Die Regelungen gelten zunächst bis zum 31. März 2021 oder bis zu dem Tag, an dem der Bundestag die epidemiologische Lage von nationaler Tragweite aufhebt. Schon am 30. September dieses Jahres wird der Bewertungsausschuss allerdings prüfen, ob die Vorgaben aufgrund der Verfahrensabläufe im Zusammenhang mit der Corona-Warn-App angepasst werden muss.
Fazit
- Die Corona-Warn-App kann seit Dienstag (16.6.) in den App-Stores von iOS und Android heruntergeladen werden. Bei der Vorstellung der App wurde jedoch deutlich, dass zentrale Fragen zum Prozessablauf für Hausärzte bisher ungeklärt sind.
- App-Nutzer erhalten eine Risikoeinschätzung über die App. Unterschieden wird zwischen “niedrigem Risiko” und “erhöhtem Risiko”. Bei erhöhtem Risiko werden Nutzer aufgefordert weitere enge Kontakte zu meiden und sich telefonisch an Hausarzt, 116 117 oder Gesundheitsamt zu wenden.
- Nach einem Merkblatt des RKI für Hausärzte können diese, aufgrund der App-Warnung “erhöhtes Risiko”, nach einer Beratung einen PCR-Test veranlassen. Dies muss demnach aber nur als “Verdachtsfall” an das Gesundheitsamt gemeldet werden, wenn auch Symptome vorliegen.
- Erfolgt ein Test, soll der Arzt oder die Testeinrichtung an den Betroffenen einen QR-Code übermitteln. Diesen scannt der Patient mit dem Handy ein. Das Labor übermittelt dann verschlüsselt über den RKI-Server das Testergebnis an die App.
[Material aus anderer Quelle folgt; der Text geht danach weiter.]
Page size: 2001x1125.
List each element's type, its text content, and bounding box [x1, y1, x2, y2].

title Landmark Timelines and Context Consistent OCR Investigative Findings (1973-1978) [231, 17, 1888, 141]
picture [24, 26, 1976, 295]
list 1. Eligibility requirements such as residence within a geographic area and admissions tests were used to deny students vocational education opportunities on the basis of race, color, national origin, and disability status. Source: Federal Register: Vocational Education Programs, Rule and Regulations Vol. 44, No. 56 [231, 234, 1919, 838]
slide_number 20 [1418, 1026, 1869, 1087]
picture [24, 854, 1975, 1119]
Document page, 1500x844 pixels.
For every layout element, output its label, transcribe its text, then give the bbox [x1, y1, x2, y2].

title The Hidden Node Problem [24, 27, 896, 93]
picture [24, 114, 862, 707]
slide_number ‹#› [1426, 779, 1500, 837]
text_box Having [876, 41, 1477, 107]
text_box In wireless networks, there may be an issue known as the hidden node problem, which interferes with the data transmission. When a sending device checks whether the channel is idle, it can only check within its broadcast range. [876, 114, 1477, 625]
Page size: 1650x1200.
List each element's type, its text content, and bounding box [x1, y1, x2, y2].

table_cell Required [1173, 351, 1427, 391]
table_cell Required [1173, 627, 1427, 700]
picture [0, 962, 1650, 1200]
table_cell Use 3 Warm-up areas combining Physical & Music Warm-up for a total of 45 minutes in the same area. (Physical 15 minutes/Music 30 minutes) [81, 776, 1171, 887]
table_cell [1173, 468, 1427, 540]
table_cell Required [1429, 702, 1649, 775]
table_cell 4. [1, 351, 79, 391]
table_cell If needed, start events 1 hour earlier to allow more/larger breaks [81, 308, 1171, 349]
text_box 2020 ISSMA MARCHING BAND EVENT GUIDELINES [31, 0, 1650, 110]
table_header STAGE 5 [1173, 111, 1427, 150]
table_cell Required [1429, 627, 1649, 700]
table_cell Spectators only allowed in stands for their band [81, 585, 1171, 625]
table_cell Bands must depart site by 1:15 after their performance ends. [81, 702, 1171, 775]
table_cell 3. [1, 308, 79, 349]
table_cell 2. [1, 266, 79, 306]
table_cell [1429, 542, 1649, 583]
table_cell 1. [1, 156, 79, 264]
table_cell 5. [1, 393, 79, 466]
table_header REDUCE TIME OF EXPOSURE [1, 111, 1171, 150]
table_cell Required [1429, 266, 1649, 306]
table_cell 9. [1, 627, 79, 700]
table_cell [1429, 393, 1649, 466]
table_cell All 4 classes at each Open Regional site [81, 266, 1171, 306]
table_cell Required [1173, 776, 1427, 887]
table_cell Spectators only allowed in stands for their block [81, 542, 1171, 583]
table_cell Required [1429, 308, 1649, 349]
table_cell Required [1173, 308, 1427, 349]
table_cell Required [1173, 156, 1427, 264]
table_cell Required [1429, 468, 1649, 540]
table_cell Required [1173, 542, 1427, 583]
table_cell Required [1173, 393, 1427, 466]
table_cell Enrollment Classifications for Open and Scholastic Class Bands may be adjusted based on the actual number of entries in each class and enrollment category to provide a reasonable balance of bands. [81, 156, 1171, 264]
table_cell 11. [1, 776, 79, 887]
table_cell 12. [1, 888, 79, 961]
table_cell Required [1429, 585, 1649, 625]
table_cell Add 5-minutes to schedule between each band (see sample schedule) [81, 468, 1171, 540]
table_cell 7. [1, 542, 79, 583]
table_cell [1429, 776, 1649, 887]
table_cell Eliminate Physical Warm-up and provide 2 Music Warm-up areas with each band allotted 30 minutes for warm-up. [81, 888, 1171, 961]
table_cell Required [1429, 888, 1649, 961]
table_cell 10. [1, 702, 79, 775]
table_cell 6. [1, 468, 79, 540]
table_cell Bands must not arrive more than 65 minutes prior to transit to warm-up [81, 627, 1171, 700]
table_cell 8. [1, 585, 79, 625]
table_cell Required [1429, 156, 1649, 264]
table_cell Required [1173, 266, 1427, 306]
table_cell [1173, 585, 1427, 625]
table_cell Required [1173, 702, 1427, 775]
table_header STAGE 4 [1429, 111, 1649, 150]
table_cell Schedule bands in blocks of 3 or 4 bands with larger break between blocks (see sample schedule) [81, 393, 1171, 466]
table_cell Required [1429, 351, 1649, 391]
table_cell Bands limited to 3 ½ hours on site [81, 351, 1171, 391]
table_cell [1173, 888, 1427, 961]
Wie Ärzte an den QR-Code gelangen, ist noch nicht bekannt – aber folgender Prozess ist dazu bisher angedacht.
- Laut KBV dürfen Ärzte die neue 02402 EBM für Abstriche (mit der 32006) “ausschließlich” bei Personen ansetzen, die eine Warnung der Corona-Warn-App erhalten haben. “Kurative Abstriche bei Versicherten mit Symptomen sind weiterhin Teil der Versicherten- oder Grundpauschale”, sagt sie. Hingegen ist Dr. Gerd Zimmermann der Auffassung, dass sich diese Einschränkung nicht aus BWA-Beschluss oder Begründung ableiten lässt.
- Zur Kodierung bei “Tests nach App-Warnungen” sollen Hausärzte laut KBV zuerst die U99.0 mit der Z11 angeben. Bei negativem Ergebnis, bleibt es dabei. Fällt der Test positiv aus, soll auf die Z22.8G und U07.1G geändert werden (s. Tab. 2). Wenn Ärzte zudem angeben möchten, dass es sich um eine Kontaktperson handelt, können sie zusätzlich die Z20.8 dokumentieren.